**Objectif visé:** Poursuivez le texte sur les expositions du festival en reprenant juste après sa dernière phrase.

**Texte à lire:**
★ ★ ★ ★ ★ ★ ★

Les petites touches réalisées en matière de gestion de l’espace, faites avec la scénographe Alexandra Maringer, afin de fluidifier encore les échanges, ont sans doute eu leur effet positif même s’il est difficilement perceptible.
4. Un pluralisme dans les expositions
Maturité aussi dans l’offre proposée au public, avec une expo-phare (Le Dernier Pharaon, de Blake et Mortimer, qui restera dans les esprits de ceux qui l’ont vu, entre autre pour la surprise de cette grande pyramide renversée et l’étonnante qualité du rétro-éclairage des planches originales), mais aussi toute une palette allant de l’univers de Bots et ses robots ultra-référentiels, bien restitué par cette installation ouverte et ludique, jusqu’aux plus pointues et denses expositions sur Beyrouth (avec la présence d’auteurs libanais durant tout le festival) ou indie Americans – qui, certes, n’était pas inédite mais offrait au public amiénois une possibilité exceptionnelle de saisir la diversité des styles et auteurs américains indépendants.
Autre forme de maturité, celle “d’assumer” d’avoir une exposition consacrée aux Editions de la Gouttière, émanation de l’association On a marché sur la bulle. Mais avec la reconnaissance de la profession en matière d’édition jeunesse (et deux prix ACBD sur trois éditions du prix des journalistes et critiques…), et à l’occasion des dix ans, il aurait été dommage de s’en priver. D’autant que la mise en scène choisie permettait notamment d’apprécier une belle série d’originaux (voire même un vrai tableau inédit pour la série Anuki) des auteurs.

★ ★ ★ ★ ★ ★ ★

**Données enregistrées:**
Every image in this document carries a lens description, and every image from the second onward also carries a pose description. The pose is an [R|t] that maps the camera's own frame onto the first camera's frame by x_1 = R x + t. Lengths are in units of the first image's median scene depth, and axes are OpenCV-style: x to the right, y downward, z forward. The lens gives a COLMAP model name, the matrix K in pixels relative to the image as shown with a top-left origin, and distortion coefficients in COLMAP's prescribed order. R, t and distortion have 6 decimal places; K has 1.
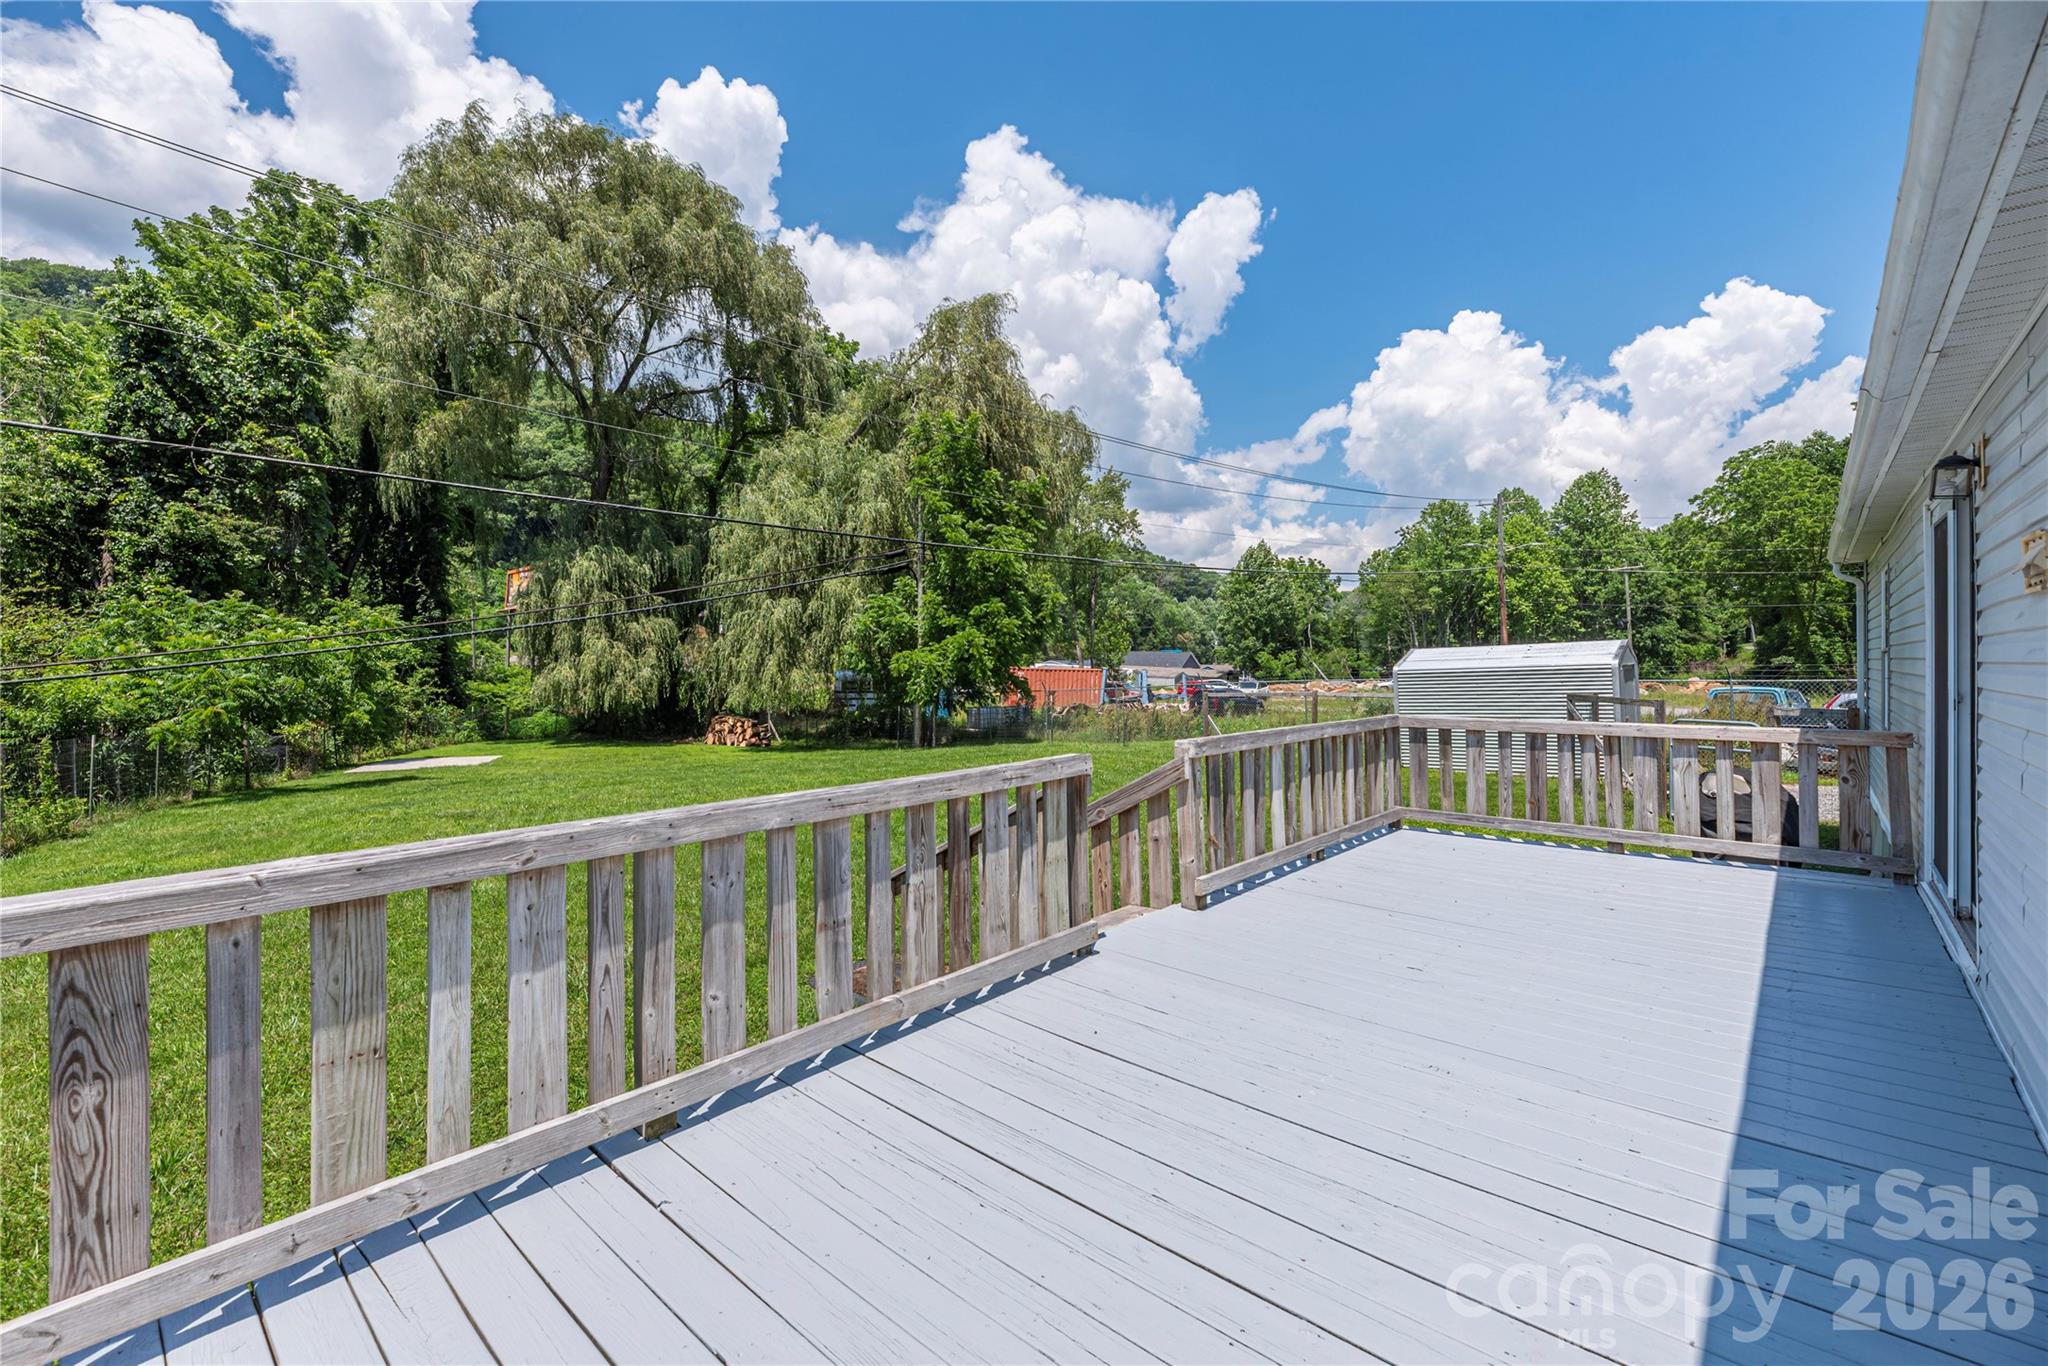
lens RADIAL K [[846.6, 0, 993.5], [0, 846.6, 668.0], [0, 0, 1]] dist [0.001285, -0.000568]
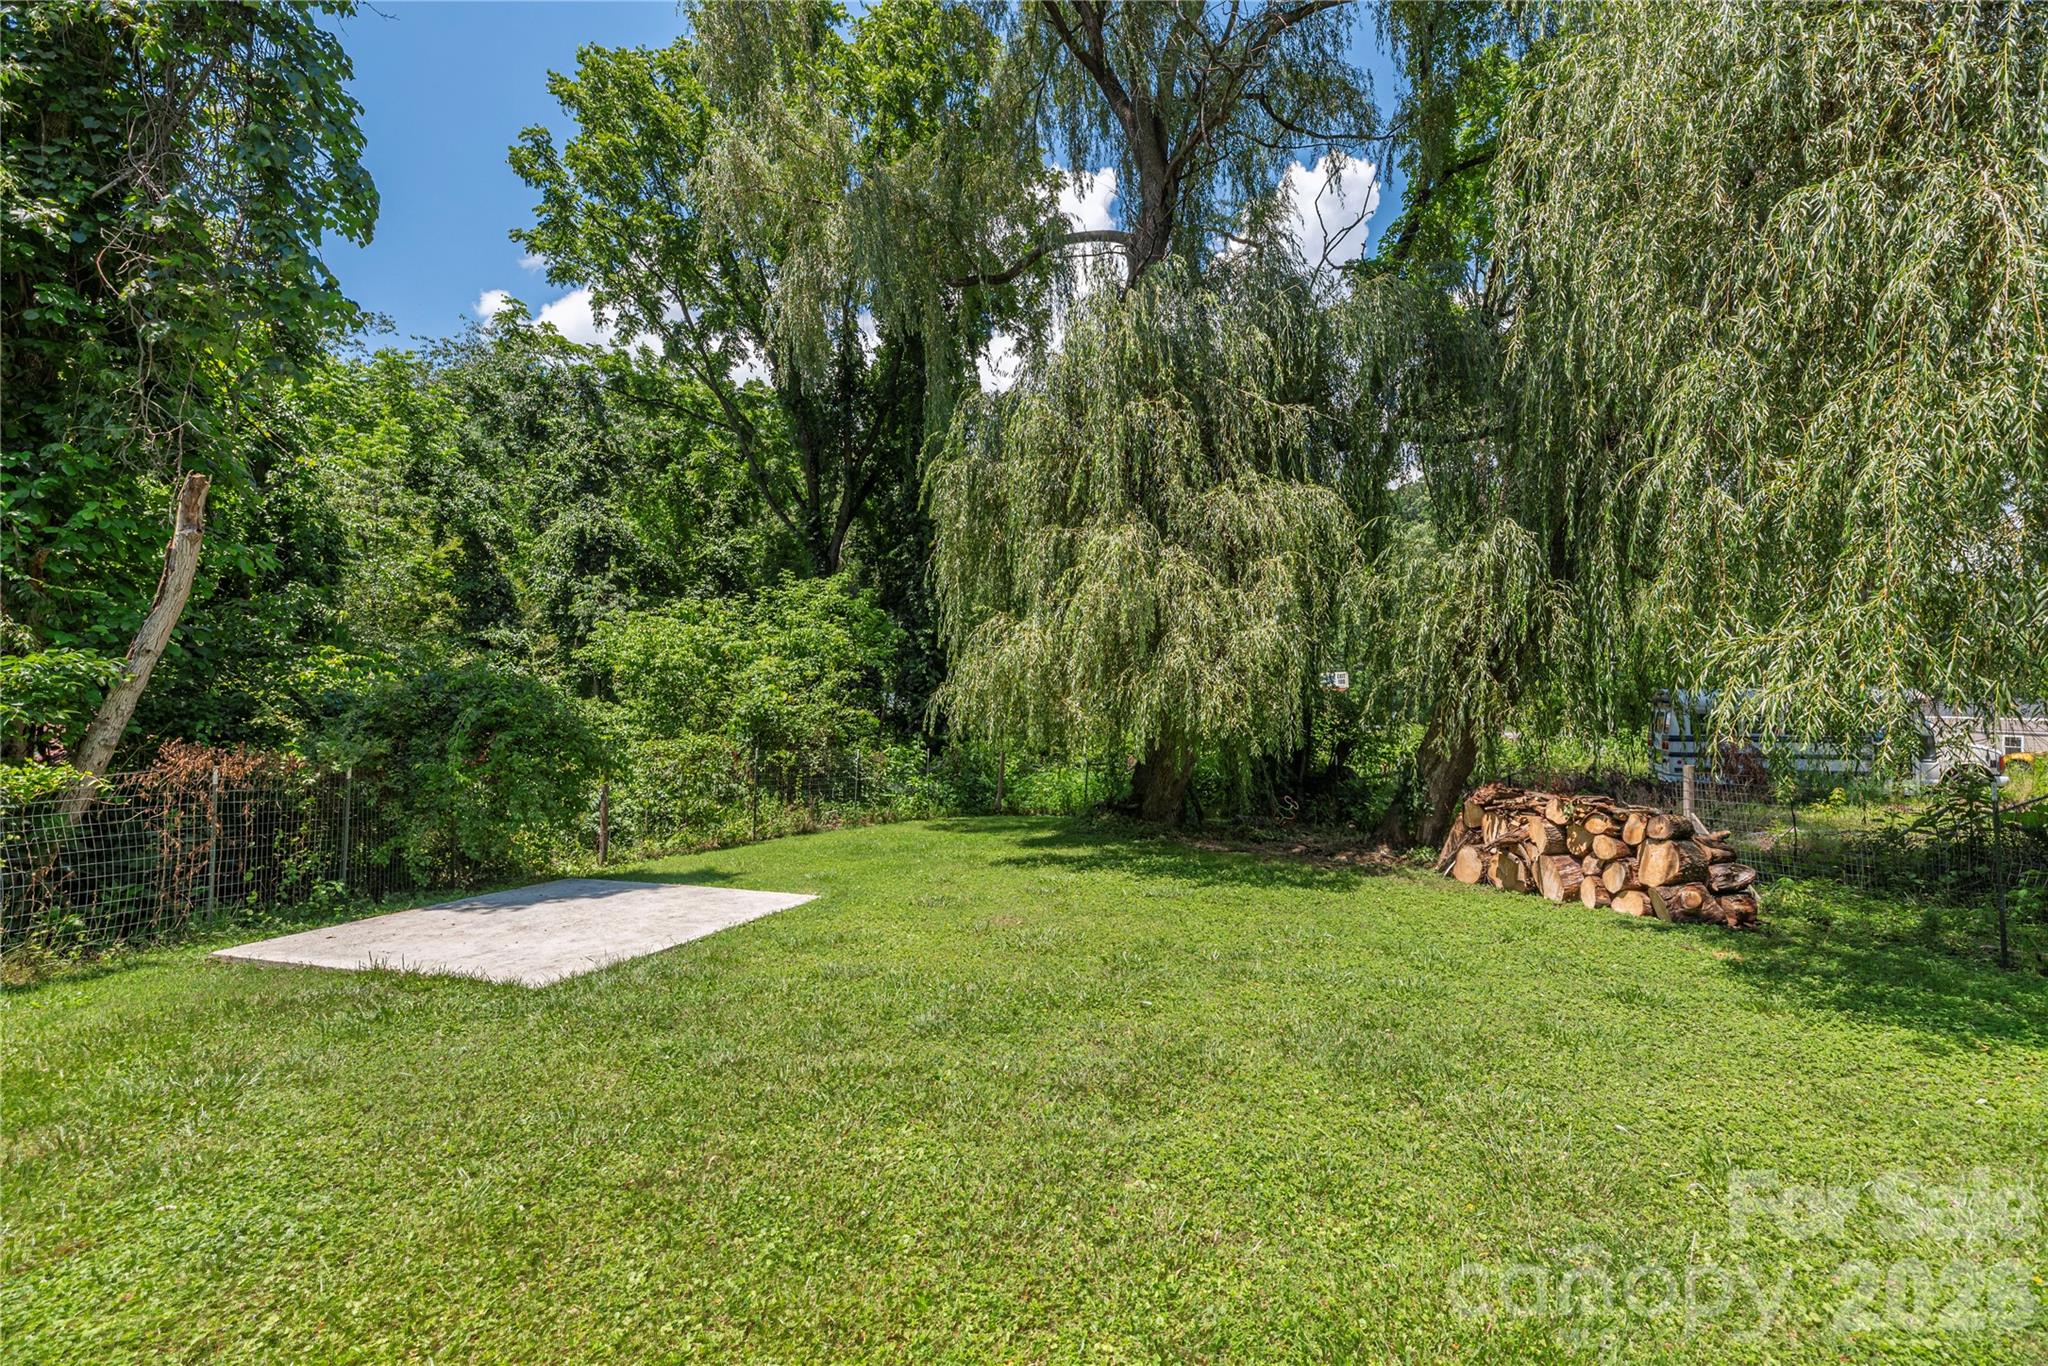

★ ★ ★ ★ ★ ★ ★

**Réponse rédigée:**
5. La diversité de l’offre
Il faut aussi noter la diversité des propositions au-delà des expositions de planches. Les visites dans les expos, les rencontres (avec cette année quand même Marc-Antoine Mathieu pour la scénographie de la BD, les auteurs du Dernier Pharaon ou Enrico Marini), la profusion de propositions jeunesse et pour les enfants et même le format original de “la fabrique de la bande dessinée” sont désormais des classiques pour le festival d’Amiens, qui ont prouvé encore leur pertinence, en terme d’intérêt du public, cette année.
A cela, il faut ajouter – et saluer – les très réussis “concert dessiné” avec les deux séances assez magiques de piano oriental raconté par Zeina Abirached ou de “danse dessinée”, le dimanche avec la performance en direct de deux danseurs, Astrid Boitel (plutôt connu au festival pour ses talents de traductrice) et Thomas Queyrens évoluant respectivement dans un registre de danse classique et plus contemporaine associés à deux dessinateurs, David Prudhomme et Edmond Baudoin, qui ont capté dans l’instant le mouvement et l’énergie développés sur scène.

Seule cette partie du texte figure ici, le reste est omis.